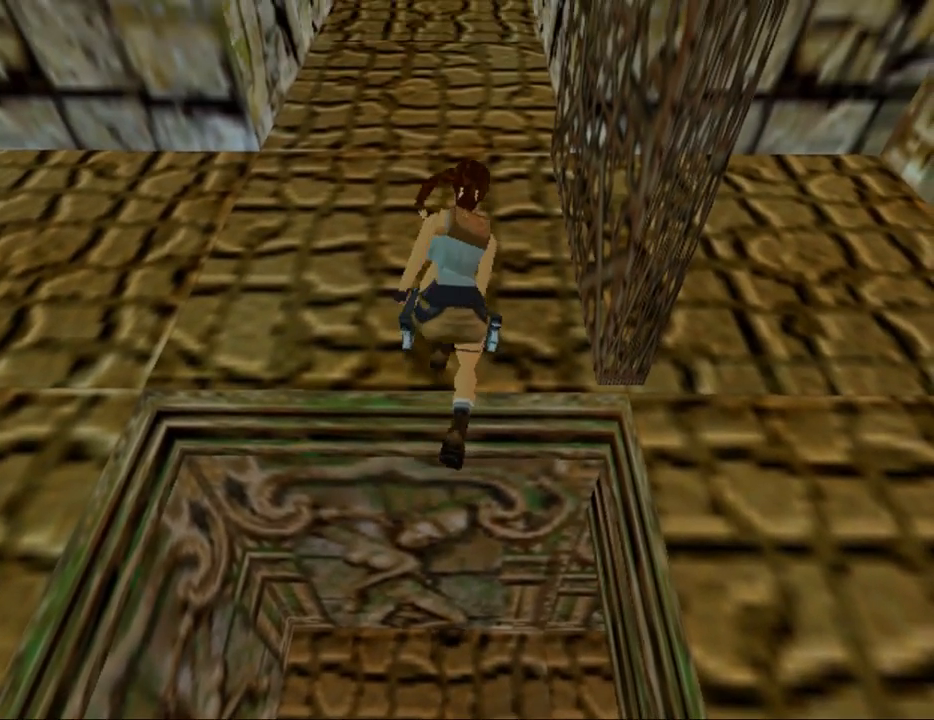
{"keys": [], "events": []}
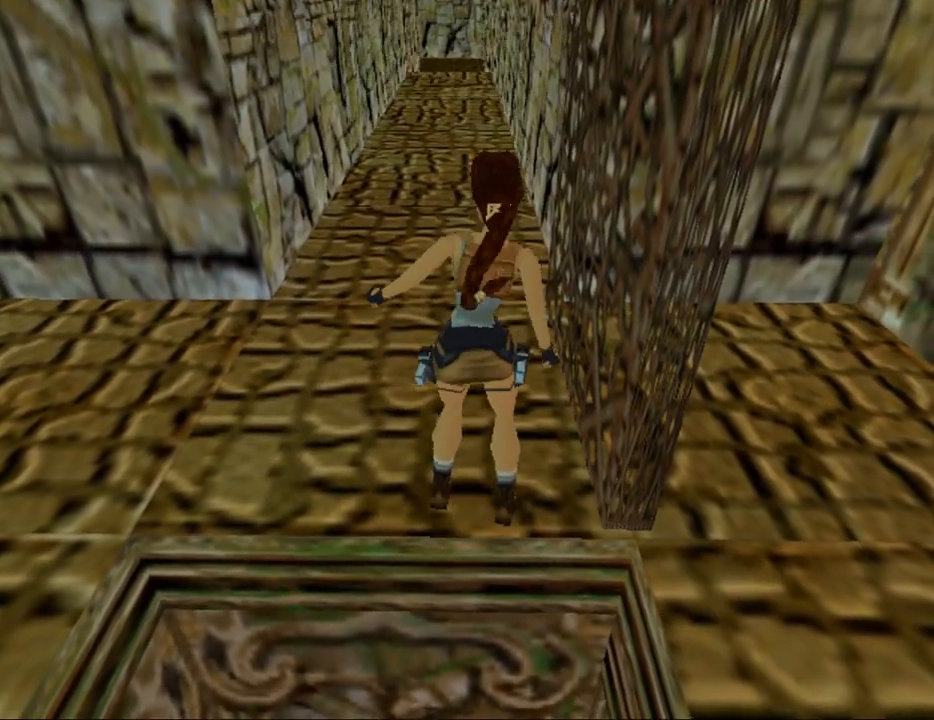
{"keys": [], "events": []}
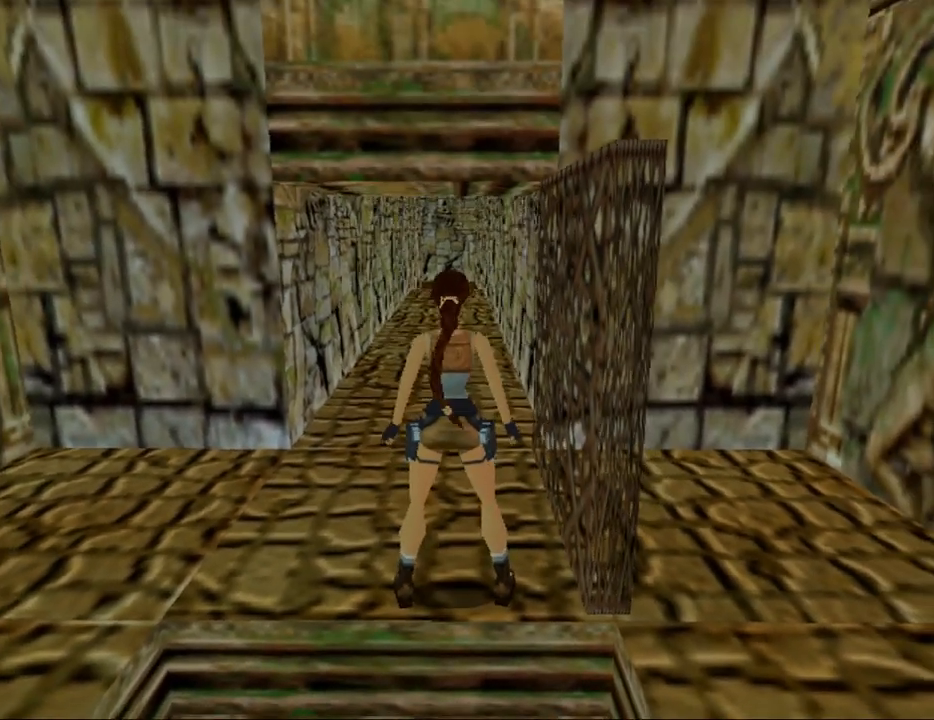
{"keys": ["dash", "up"], "events": [[67, "up", "down"], [400, "dash", "down"]]}
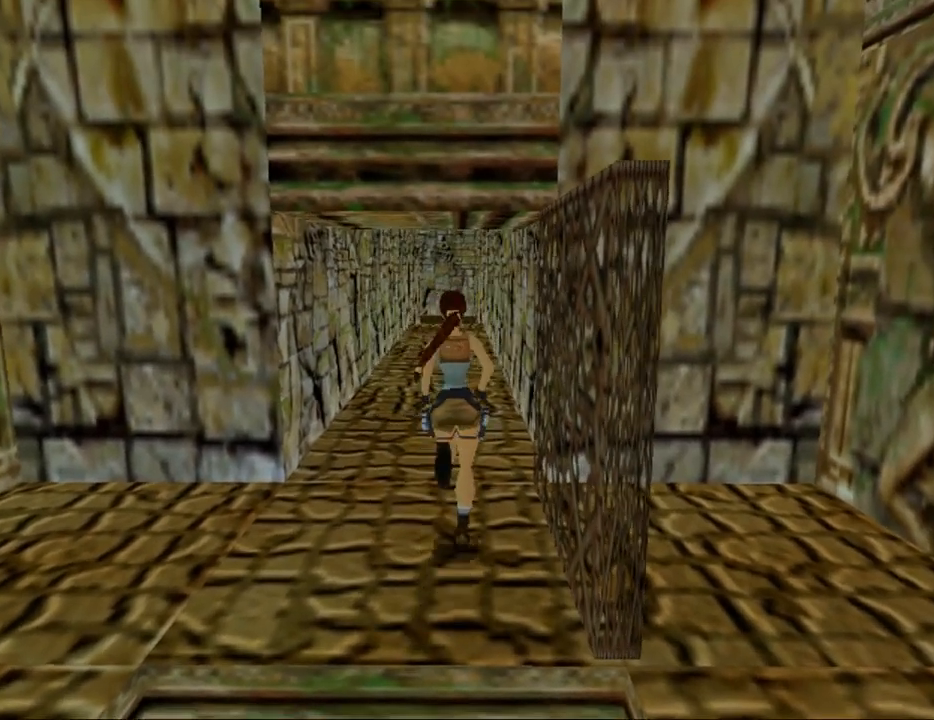
{"keys": ["dash", "up"], "events": []}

########################################

• _TASK STATEMENT_
The expected reply is a number only, the tally of lines in the data where the word "dash" is found.

• _ANSWER AREA_
2